Is that the 1st level thief you're talking about, with the 4% chance to disarm a given trap?
 

MerricB

Eternal Optimist
Supporter
Automatically finding traps takes some of the fun out of them, no? You could require your thief to say "I look (here) for traps," and add the constraint that it takes a certain amount of time...and a chance for a random encounter. (Which would be great, with the thief not being intended for combat!)

Yes, I'd use that.

Is that the 1st level thief you're talking about, with the 4% chance to disarm a given trap?

Yes - 20% chance, and two rolls required. 20% * 20% = 4%. Not good odds!

Cheers!
 

Scrivener of Doom

Adventurer
I occasionally visit Jon Peterson's "Playing at the World" blog, and I was very interested to see that he recently posted the original presentation of the thief class - published in a fanzine courtesy of Gary Gygax, before it was released in Supplement I: Greyhawk.

Of particular note was that Gary gave an example of how the thief worked, and seemed to imply that the thief automatically found traps; given the low chance of removing said traps (10%, also in Greyhawk), this seemed quite sensible.

The other note was that thieves were meant to stay out of combat - which certainly explains their lack of combat skills!

I've written a little more about the thief (and its latest incarnation) on my blog, but I was wondering how you deal (or dealt) with the thief and his finding of traps.

It's funny: 10% seems low, but when you use AD&D's method, the thief has only a 4% chance of finding AND disarming a trap.

Cheers!

You might want to read Old Geezer's posts at rpg.net as well. He played in Gary's games and has commented about how the thief could basically do most things automatically and the percentages only applied to extreme cases. Of course, it's better if you read his explanations rather than my paraphrasing.
 

I've written a little more about the thief (and its latest incarnation) on my blog, but I was wondering how you deal (or dealt) with the thief and his finding of traps.

It's funny: 10% seems low, but when you use AD&D's method, the thief has only a 4% chance of finding AND disarming a trap.

Cheers!

What was unspoken regarding the thief class was that the various ability percentages represented the ability of the the thief training over and above the chances that any character gets to do these things.

So a 20% chance seems pretty crappy for a specialist until you consider that this was a fallback percentage in case the player failed to accomplish the task by normal means. It was in effect, a 20% saving throw to do this stuff that no other class got.

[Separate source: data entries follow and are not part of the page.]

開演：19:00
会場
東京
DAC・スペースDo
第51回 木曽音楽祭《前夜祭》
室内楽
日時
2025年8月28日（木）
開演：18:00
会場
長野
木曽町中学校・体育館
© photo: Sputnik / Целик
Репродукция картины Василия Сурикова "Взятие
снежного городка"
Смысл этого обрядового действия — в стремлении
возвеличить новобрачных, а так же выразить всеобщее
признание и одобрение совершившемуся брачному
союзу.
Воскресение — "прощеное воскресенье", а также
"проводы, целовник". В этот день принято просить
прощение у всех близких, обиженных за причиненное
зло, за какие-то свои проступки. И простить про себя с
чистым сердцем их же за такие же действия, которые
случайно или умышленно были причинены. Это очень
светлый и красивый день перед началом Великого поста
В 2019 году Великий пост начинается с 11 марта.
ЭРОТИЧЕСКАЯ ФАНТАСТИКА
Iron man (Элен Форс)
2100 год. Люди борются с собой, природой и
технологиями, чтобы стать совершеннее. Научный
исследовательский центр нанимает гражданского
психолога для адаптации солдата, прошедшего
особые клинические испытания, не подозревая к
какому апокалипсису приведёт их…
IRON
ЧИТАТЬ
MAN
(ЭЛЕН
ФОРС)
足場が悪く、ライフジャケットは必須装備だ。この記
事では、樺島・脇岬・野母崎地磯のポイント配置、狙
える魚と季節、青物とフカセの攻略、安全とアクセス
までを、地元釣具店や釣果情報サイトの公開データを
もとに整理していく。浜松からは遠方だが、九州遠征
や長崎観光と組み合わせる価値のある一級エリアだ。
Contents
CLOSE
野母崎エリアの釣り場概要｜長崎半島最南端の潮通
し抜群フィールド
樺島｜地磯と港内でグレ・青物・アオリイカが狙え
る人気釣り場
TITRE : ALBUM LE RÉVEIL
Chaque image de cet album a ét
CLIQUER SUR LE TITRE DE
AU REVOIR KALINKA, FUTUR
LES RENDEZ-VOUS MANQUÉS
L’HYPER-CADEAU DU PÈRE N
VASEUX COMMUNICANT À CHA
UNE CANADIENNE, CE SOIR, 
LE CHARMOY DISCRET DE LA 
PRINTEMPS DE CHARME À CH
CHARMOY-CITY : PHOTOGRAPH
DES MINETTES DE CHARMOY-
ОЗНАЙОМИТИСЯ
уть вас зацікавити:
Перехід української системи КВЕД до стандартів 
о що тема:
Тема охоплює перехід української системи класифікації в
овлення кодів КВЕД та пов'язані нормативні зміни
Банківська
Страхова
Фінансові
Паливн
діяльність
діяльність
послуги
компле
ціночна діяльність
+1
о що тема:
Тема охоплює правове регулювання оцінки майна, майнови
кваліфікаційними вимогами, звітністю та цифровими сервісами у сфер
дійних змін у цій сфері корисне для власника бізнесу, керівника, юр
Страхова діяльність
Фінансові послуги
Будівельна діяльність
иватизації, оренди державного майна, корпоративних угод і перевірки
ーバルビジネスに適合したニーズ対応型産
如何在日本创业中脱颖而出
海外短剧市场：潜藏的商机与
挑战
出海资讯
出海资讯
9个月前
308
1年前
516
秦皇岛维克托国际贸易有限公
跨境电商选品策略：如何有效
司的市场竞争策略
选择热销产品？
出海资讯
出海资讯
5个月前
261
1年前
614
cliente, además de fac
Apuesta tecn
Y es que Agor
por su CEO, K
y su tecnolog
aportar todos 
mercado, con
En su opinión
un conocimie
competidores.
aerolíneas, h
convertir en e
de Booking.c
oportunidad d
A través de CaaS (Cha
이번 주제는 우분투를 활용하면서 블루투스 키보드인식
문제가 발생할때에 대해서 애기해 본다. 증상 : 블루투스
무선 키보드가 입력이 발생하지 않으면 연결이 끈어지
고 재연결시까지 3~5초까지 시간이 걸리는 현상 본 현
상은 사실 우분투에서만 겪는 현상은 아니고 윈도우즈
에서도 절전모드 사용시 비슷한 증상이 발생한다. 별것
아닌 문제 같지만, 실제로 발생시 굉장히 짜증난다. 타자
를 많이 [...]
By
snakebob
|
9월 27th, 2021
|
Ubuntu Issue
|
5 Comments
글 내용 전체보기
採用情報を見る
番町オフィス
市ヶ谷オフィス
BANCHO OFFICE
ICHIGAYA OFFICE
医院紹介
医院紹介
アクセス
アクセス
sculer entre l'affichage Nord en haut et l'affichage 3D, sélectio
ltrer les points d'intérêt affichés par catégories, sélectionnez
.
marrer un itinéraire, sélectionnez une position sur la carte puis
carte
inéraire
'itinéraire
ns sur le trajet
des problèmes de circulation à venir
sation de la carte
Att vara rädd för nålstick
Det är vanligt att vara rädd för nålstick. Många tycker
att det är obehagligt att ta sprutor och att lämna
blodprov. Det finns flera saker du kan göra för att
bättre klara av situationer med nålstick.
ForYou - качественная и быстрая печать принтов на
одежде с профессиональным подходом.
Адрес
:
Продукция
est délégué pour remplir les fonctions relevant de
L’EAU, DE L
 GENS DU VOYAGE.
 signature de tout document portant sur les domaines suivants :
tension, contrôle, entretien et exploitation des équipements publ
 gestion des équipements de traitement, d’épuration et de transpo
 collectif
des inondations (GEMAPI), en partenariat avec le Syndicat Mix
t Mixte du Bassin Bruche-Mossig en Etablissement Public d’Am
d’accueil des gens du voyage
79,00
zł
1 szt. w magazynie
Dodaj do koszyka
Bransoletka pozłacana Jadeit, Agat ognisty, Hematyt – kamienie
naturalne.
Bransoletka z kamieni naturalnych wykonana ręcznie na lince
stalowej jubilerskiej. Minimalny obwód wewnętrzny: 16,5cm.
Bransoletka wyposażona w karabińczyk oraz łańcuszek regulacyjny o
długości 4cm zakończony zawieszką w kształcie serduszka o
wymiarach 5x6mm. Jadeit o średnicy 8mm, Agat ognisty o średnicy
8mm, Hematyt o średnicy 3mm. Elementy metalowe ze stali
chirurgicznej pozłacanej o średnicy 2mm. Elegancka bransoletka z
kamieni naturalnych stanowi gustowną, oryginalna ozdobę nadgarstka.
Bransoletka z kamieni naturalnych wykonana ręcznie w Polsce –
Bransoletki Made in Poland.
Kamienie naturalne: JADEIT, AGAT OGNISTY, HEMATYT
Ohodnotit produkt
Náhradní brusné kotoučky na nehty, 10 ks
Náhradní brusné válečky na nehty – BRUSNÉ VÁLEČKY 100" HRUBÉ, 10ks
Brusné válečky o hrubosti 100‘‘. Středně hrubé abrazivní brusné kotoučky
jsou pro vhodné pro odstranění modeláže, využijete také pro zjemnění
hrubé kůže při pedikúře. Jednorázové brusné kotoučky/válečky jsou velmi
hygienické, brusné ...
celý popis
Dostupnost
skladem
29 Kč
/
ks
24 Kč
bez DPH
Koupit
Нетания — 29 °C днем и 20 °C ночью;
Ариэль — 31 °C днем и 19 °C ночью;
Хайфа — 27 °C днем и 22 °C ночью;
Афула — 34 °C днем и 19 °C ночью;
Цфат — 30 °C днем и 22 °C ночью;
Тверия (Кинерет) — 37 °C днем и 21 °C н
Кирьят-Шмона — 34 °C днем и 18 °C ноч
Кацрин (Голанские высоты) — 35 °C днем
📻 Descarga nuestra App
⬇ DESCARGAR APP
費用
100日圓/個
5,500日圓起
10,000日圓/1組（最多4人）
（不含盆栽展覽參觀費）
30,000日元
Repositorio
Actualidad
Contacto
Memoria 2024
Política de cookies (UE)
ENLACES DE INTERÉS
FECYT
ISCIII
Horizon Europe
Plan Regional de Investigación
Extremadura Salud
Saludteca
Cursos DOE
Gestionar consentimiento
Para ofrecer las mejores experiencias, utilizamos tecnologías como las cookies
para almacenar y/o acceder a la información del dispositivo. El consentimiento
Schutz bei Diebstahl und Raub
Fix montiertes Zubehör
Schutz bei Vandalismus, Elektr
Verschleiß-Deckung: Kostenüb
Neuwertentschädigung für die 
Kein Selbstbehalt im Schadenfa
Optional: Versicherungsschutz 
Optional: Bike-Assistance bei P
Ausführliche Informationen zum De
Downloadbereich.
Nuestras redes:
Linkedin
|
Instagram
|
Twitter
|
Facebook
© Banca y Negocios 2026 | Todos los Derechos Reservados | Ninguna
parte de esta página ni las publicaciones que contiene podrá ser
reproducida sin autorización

The interesting thing about the whole mess, is the assumption that no one but the thief can even try any of these functions. What happens then, is that the thief truly does become a joke, as that 20% chance now becomes the thief's only hope of accomplishing anything!

As deadly as OD&D combat was, are we to believe that no stealth of any kind was ever employed by the other three classes until the thief joined the lineup? Of course not. The thief and it's poorly communicated function of how it operated was one of the earliest instances of the assumption that anything without a rule in place is impossible to do, which has sadly become a staple attitude about the game ever since.
 

Starfox

Adventurer
What was unspoken regarding the thief class was that the various ability percentages represented the ability of the the thief training over and above the chances that any character gets to do these things.


This is very important the early old-school method everyone could use 10 ft. poles and a lot of other tricks to detect traps. Describe what you did right, and it worked. It was less of method acting and more "this is you in a dungeon, figure it out".